What to do
Render every line of the records as a numbered list, leaving out any blank lines.

Data
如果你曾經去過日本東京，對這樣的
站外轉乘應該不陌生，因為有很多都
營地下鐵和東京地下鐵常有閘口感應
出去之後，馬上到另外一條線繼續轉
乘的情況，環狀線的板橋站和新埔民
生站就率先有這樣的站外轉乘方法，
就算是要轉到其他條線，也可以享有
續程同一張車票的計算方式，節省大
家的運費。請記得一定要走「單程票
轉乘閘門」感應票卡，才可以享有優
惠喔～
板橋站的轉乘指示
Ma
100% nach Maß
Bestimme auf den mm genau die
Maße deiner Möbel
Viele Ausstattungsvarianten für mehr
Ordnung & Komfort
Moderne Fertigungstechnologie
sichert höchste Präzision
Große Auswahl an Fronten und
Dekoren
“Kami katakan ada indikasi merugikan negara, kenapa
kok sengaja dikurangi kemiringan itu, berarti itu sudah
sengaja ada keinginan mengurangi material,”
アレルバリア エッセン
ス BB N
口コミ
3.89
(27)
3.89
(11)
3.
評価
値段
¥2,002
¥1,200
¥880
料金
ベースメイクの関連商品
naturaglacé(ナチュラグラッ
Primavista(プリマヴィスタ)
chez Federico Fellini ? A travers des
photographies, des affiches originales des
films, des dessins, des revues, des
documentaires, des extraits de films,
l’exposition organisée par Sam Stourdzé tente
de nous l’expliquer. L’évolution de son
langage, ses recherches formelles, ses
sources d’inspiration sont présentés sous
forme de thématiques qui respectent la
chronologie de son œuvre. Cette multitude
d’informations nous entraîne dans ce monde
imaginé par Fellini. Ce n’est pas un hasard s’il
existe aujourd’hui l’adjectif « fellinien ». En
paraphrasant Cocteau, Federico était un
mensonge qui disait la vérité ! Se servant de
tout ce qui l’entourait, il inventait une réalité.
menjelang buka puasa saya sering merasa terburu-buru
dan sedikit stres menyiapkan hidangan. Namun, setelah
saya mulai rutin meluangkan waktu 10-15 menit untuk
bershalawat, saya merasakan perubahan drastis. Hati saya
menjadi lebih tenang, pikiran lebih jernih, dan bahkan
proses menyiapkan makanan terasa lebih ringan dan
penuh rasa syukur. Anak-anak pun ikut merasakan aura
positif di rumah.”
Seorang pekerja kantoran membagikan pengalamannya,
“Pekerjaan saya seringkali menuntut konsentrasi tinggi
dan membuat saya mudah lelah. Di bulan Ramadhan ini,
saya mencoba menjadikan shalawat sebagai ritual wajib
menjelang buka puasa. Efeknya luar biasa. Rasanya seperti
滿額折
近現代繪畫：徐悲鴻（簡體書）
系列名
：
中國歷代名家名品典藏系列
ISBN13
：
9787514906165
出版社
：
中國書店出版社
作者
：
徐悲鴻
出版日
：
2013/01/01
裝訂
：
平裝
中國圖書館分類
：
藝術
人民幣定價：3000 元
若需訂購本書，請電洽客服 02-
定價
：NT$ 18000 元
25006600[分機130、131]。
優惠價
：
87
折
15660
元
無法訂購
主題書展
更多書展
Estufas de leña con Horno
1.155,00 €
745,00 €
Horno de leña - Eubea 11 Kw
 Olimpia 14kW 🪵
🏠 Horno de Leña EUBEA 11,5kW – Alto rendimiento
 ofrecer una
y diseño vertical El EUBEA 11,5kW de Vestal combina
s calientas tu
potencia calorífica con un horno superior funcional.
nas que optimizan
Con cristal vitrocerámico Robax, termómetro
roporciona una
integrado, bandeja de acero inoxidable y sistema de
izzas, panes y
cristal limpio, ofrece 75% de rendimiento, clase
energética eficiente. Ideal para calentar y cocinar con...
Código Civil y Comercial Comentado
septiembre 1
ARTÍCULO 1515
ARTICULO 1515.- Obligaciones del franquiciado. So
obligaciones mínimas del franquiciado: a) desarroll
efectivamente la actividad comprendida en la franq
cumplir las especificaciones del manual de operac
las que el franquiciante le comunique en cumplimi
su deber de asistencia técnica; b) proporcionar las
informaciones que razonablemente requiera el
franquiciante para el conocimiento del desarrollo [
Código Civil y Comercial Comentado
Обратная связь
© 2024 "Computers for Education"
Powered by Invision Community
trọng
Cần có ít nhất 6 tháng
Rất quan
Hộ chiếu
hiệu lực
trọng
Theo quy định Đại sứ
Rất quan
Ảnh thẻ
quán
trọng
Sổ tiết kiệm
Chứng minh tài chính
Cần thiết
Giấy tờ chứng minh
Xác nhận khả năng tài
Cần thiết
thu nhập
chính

Written reply
1. 如果你曾經去過日本東京，對這樣的
2. 站外轉乘應該不陌生，因為有很多都
3. 營地下鐵和東京地下鐵常有閘口感應
4. 出去之後，馬上到另外一條線繼續轉
5. 乘的情況，環狀線的板橋站和新埔民
6. 生站就率先有這樣的站外轉乘方法，
7. 就算是要轉到其他條線，也可以享有
8. 續程同一張車票的計算方式，節省大
9. 家的運費。請記得一定要走「單程票
10. 轉乘閘門」感應票卡，才可以享有優
11. 惠喔～
12. 板橋站的轉乘指示
13. Ma
14. 100% nach Maß
15. Bestimme auf den mm genau die
16. Maße deiner Möbel
17. Viele Ausstattungsvarianten für mehr
18. Ordnung & Komfort
19. Moderne Fertigungstechnologie
20. sichert höchste Präzision
21. Große Auswahl an Fronten und
22. Dekoren
23. “Kami katakan ada indikasi merugikan negara, kenapa
24. kok sengaja dikurangi kemiringan itu, berarti itu sudah
25. sengaja ada keinginan mengurangi material,”
26. アレルバリア エッセン
27. ス BB N
28. 口コミ
29. 3.89
30. (27)
31. 3.89
32. (11)
33. 3.
34. 評価
35. 値段
36. ¥2,002
37. ¥1,200
38. ¥880
39. 料金
40. ベースメイクの関連商品
41. naturaglacé(ナチュラグラッ
42. Primavista(プリマヴィスタ)
43. chez Federico Fellini ? A travers des
44. photographies, des affiches originales des
45. films, des dessins, des revues, des
46. documentaires, des extraits de films,
47. l’exposition organisée par Sam Stourdzé tente
48. de nous l’expliquer. L’évolution de son
49. langage, ses recherches formelles, ses
50. sources d’inspiration sont présentés sous
51. forme de thématiques qui respectent la
52. chronologie de son œuvre. Cette multitude
53. d’informations nous entraîne dans ce monde
54. imaginé par Fellini. Ce n’est pas un hasard s’il
55. existe aujourd’hui l’adjectif « fellinien ». En
56. paraphrasant Cocteau, Federico était un
57. mensonge qui disait la vérité ! Se servant de
58. tout ce qui l’entourait, il inventait une réalité.
59. menjelang buka puasa saya sering merasa terburu-buru
60. dan sedikit stres menyiapkan hidangan. Namun, setelah
61. saya mulai rutin meluangkan waktu 10-15 menit untuk
62. bershalawat, saya merasakan perubahan drastis. Hati saya
63. menjadi lebih tenang, pikiran lebih jernih, dan bahkan
64. proses menyiapkan makanan terasa lebih ringan dan
65. penuh rasa syukur. Anak-anak pun ikut merasakan aura
66. positif di rumah.”
67. Seorang pekerja kantoran membagikan pengalamannya,
68. “Pekerjaan saya seringkali menuntut konsentrasi tinggi
69. dan membuat saya mudah lelah. Di bulan Ramadhan ini,
70. saya mencoba menjadikan shalawat sebagai ritual wajib
71. menjelang buka puasa. Efeknya luar biasa. Rasanya seperti
72. 滿額折
73. 近現代繪畫：徐悲鴻（簡體書）
74. 系列名
75. ：
76. 中國歷代名家名品典藏系列
77. ISBN13
78. ：
79. 9787514906165
80. 出版社
81. ：
82. 中國書店出版社
83. 作者
84. ：
85. 徐悲鴻
86. 出版日
87. ：
88. 2013/01/01
89. 裝訂
90. ：
91. 平裝
92. 中國圖書館分類
93. ：
94. 藝術
95. 人民幣定價：3000 元
96. 若需訂購本書，請電洽客服 02-
97. 定價
98. ：NT$ 18000 元
99. 25006600[分機130、131]。
100. 優惠價
101. ：
102. 87
103. 折
104. 15660
105. 元
106. 無法訂購
107. 主題書展
108. 更多書展
109. Estufas de leña con Horno
110. 1.155,00 €
111. 745,00 €
112. Horno de leña - Eubea 11 Kw
113.  Olimpia 14kW 🪵
114. 🏠 Horno de Leña EUBEA 11,5kW – Alto rendimiento
115.  ofrecer una
116. y diseño vertical El EUBEA 11,5kW de Vestal combina
117. s calientas tu
118. potencia calorífica con un horno superior funcional.
119. nas que optimizan
120. Con cristal vitrocerámico Robax, termómetro
121. roporciona una
122. integrado, bandeja de acero inoxidable y sistema de
123. izzas, panes y
124. cristal limpio, ofrece 75% de rendimiento, clase
125. energética eficiente. Ideal para calentar y cocinar con...
126. Código Civil y Comercial Comentado
127. septiembre 1
128. ARTÍCULO 1515
129. ARTICULO 1515.- Obligaciones del franquiciado. So
130. obligaciones mínimas del franquiciado: a) desarroll
131. efectivamente la actividad comprendida en la franq
132. cumplir las especificaciones del manual de operac
133. las que el franquiciante le comunique en cumplimi
134. su deber de asistencia técnica; b) proporcionar las
135. informaciones que razonablemente requiera el
136. franquiciante para el conocimiento del desarrollo [
137. Código Civil y Comercial Comentado
138. Обратная связь
139. © 2024 "Computers for Education"
140. Powered by Invision Community
141. trọng
142. Cần có ít nhất 6 tháng
143. Rất quan
144. Hộ chiếu
145. hiệu lực
146. trọng
147. Theo quy định Đại sứ
148. Rất quan
149. Ảnh thẻ
150. quán
151. trọng
152. Sổ tiết kiệm
153. Chứng minh tài chính
154. Cần thiết
155. Giấy tờ chứng minh
156. Xác nhận khả năng tài
157. Cần thiết
158. thu nhập
159. chính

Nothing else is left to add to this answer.